Was ist das Problem?

'Bürgerlich' - so versucht sich die AfD-Spitze ausgerechnet nach den Wahlerfolgen des rechtsextremen „Flügels“ in Sachsen, Brandenburg und Thüringen bei den Landtagswahlen im Herbst 2019 zu präsentieren.

VertreterInnen der AfD wie Alice Weidel, Alexander Gauland und Georg Meuthen verwenden diesen Begriff seit den Wahlen verstärkt bei Reden, Diskussionen und Interviews. Plötzlich will sogar der Frontmann des „Flügels“, Björn Höcke, ein bürgerlicher Demokrat sein - dabei wird er (zusammen mit dem brandenburgischen AfD-Landeschef Andreas Kalbitz und dem sachsen-anhaltischen MdL Hans Thomas Tillschneider) seit Anfang 2020 vom Verfassungsschutz überwacht. Ein Gerichtsurteil vom September 2019 sieht es zudem als gerechtfertigt an, Höcke einen Faschisten zu nennen.

Worum geht es?

Indem sich die AfD 'bürgerlich' nennt, will sie über ihre eigentlichen Ziele hinwegtäuschen und sich wählbarer machen für den Teil der Bevölkerung, der eigentlich keine Berührungspunkte mit rechtsradikalen, rechtsextremen oder rechtsnationalen Positionen hat. Die AfD macht sich den Begriff 'bürgerlich' zu eigen, um gemäßigter in der Öffentlichkeit dazustehen, als sie ist. Es gehört zu ihrer Strategie, den Rassismus, die Demokratiefeindlichkeit und die Neonazi-Verbindungen in ihren eigenen Reihen hinter einer Fassade der Mäßigung und Volksnähe zu verbergen. Bürgerinnen und Bürger sollen die AfD wählen können, ohne dabei das Gefühl zu haben, Rechtsradikale zu unterstützen.

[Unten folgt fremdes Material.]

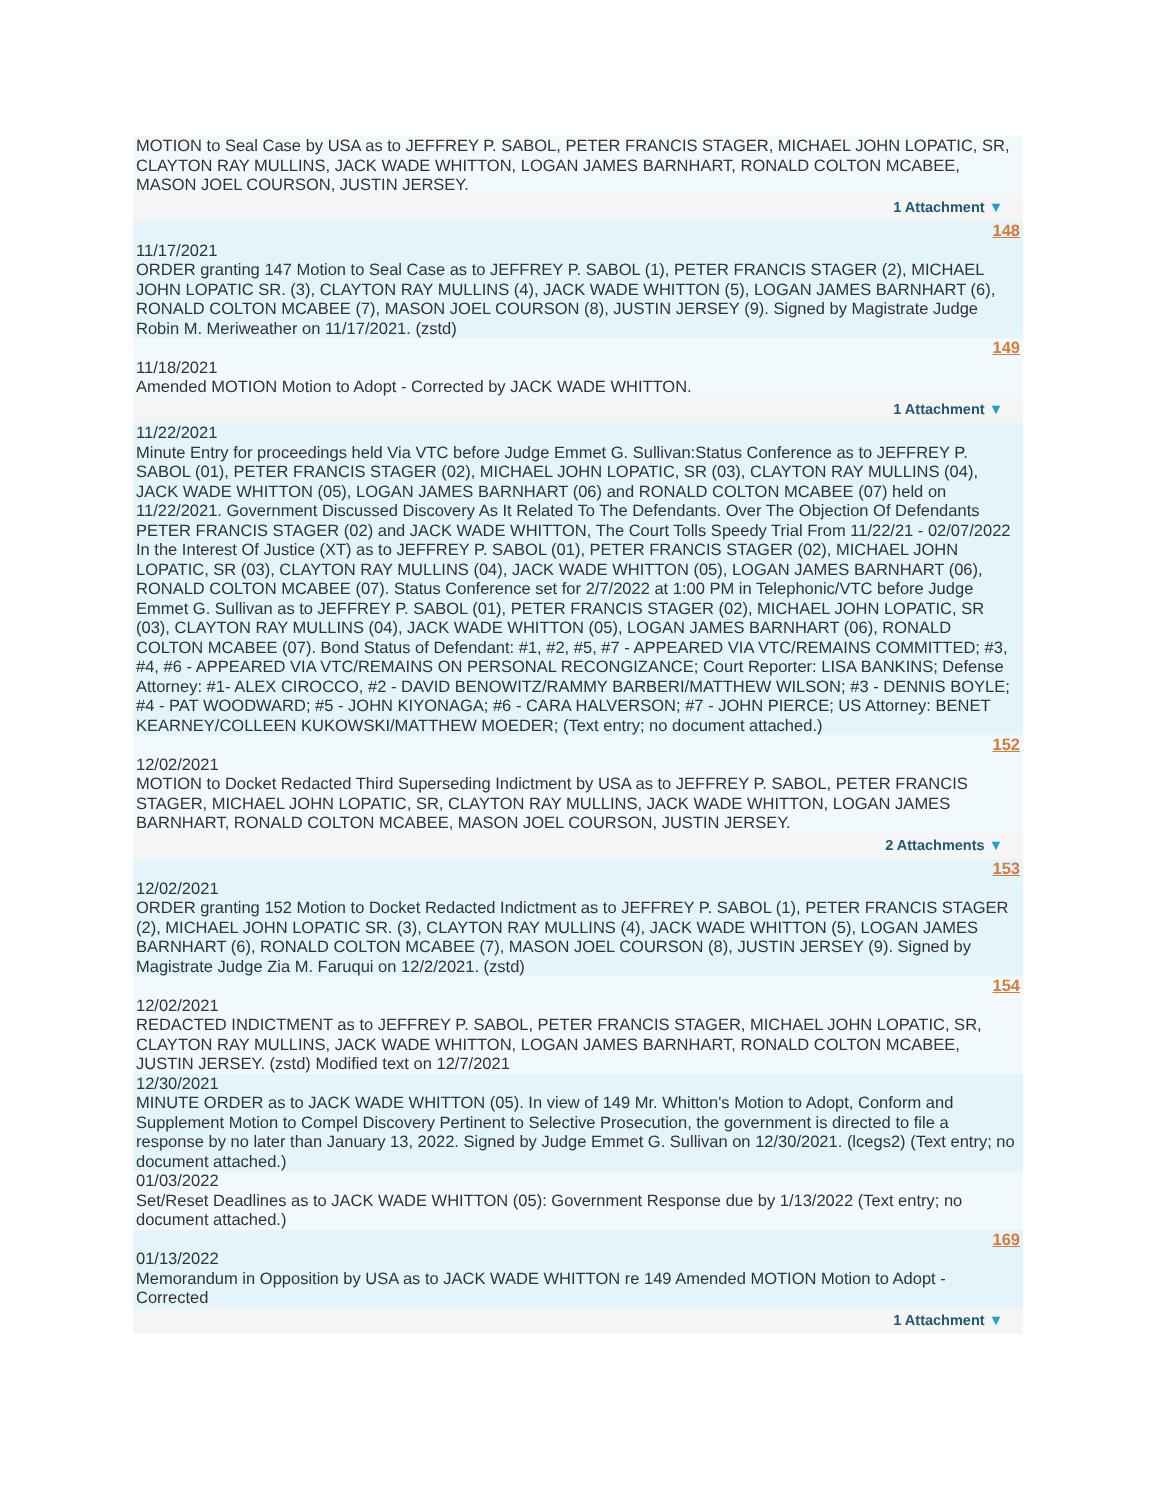MOTION to Seal Case by USA as to JEFFREY P. SABOL, PETER FRANCIS STAGER, MICHAEL JOHN LOPATIC, SR, CLAYTON RAY MULLINS, JACK WADE WHITTON, LOGAN JAMES BARNHART, RONALD COLTON MCABEE, MASON JOEL COURSON, JUSTIN JERSEY.
1 Attachment ▼
148
11/17/2021
ORDER granting 147 Motion to Seal Case as to JEFFREY P. SABOL (1), PETER FRANCIS STAGER (2), MICHAEL JOHN LOPATIC SR. (3), CLAYTON RAY MULLINS (4), JACK WADE WHITTON (5), LOGAN JAMES BARNHART (6), RONALD COLTON MCABEE (7), MASON JOEL COURSON (8), JUSTIN JERSEY (9). Signed by Magistrate Judge Robin M. Meriweather on 11/17/2021. (zstd)
149
11/18/2021
Amended MOTION Motion to Adopt - Corrected by JACK WADE WHITTON.
1 Attachment ▼
11/22/2021
Minute Entry for proceedings held Via VTC before Judge Emmet G. Sullivan:Status Conference as to JEFFREY P. SABOL (01), PETER FRANCIS STAGER (02), MICHAEL JOHN LOPATIC, SR (03), CLAYTON RAY MULLINS (04), JACK WADE WHITTON (05), LOGAN JAMES BARNHART (06) and RONALD COLTON MCABEE (07) held on 11/22/2021. Government Discussed Discovery As It Related To The Defendants. Over The Objection Of Defendants PETER FRANCIS STAGER (02) and JACK WADE WHITTON, The Court Tolls Speedy Trial From 11/22/21 - 02/07/2022 In the Interest Of Justice (XT) as to JEFFREY P. SABOL (01), PETER FRANCIS STAGER (02), MICHAEL JOHN LOPATIC, SR (03), CLAYTON RAY MULLINS (04), JACK WADE WHITTON (05), LOGAN JAMES BARNHART (06), RONALD COLTON MCABEE (07). Status Conference set for 2/7/2022 at 1:00 PM in Telephonic/VTC before Judge Emmet G. Sullivan as to JEFFREY P. SABOL (01), PETER FRANCIS STAGER (02), MICHAEL JOHN LOPATIC, SR (03), CLAYTON RAY MULLINS (04), JACK WADE WHITTON (05), LOGAN JAMES BARNHART (06), RONALD COLTON MCABEE (07). Bond Status of Defendant: #1, #2, #5, #7 - APPEARED VIA VTC/REMAINS COMMITTED; #3, #4, #6 - APPEARED VIA VTC/REMAINS ON PERSONAL RECONGIZANCE; Court Reporter: LISA BANKINS; Defense Attorney: #1- ALEX CIROCCO, #2 - DAVID BENOWITZ/RAMMY BARBERI/MATTHEW WILSON; #3 - DENNIS BOYLE; #4 - PAT WOODWARD; #5 - JOHN KIYONAGA; #6 - CARA HALVERSON; #7 - JOHN PIERCE; US Attorney: BENET KEARNEY/COLLEEN KUKOWSKI/MATTHEW MOEDER; (Text entry; no document attached.)
152
12/02/2021
MOTION to Docket Redacted Third Superseding Indictment by USA as to JEFFREY P. SABOL, PETER FRANCIS STAGER, MICHAEL JOHN LOPATIC, SR, CLAYTON RAY MULLINS, JACK WADE WHITTON, LOGAN JAMES BARNHART, RONALD COLTON MCABEE, MASON JOEL COURSON, JUSTIN JERSEY.
2 Attachments ▼
153
12/02/2021
ORDER granting 152 Motion to Docket Redacted Indictment as to JEFFREY P. SABOL (1), PETER FRANCIS STAGER (2), MICHAEL JOHN LOPATIC SR. (3), CLAYTON RAY MULLINS (4), JACK WADE WHITTON (5), LOGAN JAMES BARNHART (6), RONALD COLTON MCABEE (7), MASON JOEL COURSON (8), JUSTIN JERSEY (9). Signed by Magistrate Judge Zia M. Faruqui on 12/2/2021. (zstd)
154
12/02/2021
REDACTED INDICTMENT as to JEFFREY P. SABOL, PETER FRANCIS STAGER, MICHAEL JOHN LOPATIC, SR, CLAYTON RAY MULLINS, JACK WADE WHITTON, LOGAN JAMES BARNHART, RONALD COLTON MCABEE, JUSTIN JERSEY. (zstd) Modified text on 12/7/2021
12/30/2021
MINUTE ORDER as to JACK WADE WHITTON (05). In view of 149 Mr. Whitton's Motion to Adopt, Conform and Supplement Motion to Compel Discovery Pertinent to Selective Prosecution, the government is directed to file a response by no later than January 13, 2022. Signed by Judge Emmet G. Sullivan on 12/30/2021. (lcegs2) (Text entry; no document attached.)
01/03/2022
Set/Reset Deadlines as to JACK WADE WHITTON (05): Government Response due by 1/13/2022 (Text entry; no document attached.)
169
01/13/2022
Memorandum in Opposition by USA as to JACK WADE WHITTON re 149 Amended MOTION Motion to Adopt - Corrected
1 Attachment ▼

Bürgerliche Parteien sind immer Teil des demokratischen Spektrums. Teile der AfD bewegen sich außerhalb dieses Spektrums. Die AfD ist keine bürgerliche Partei.

Verweise und weiterführende Links

Zum Begriff ‚bürgerlich’

  • Die AfD ist keine "bürgerliche, sondern mehr und mehr eine offen rechtsradikale Partei", sagt der Rechtsextremismusforscher Alexander Häusler im Deutschlandfunk.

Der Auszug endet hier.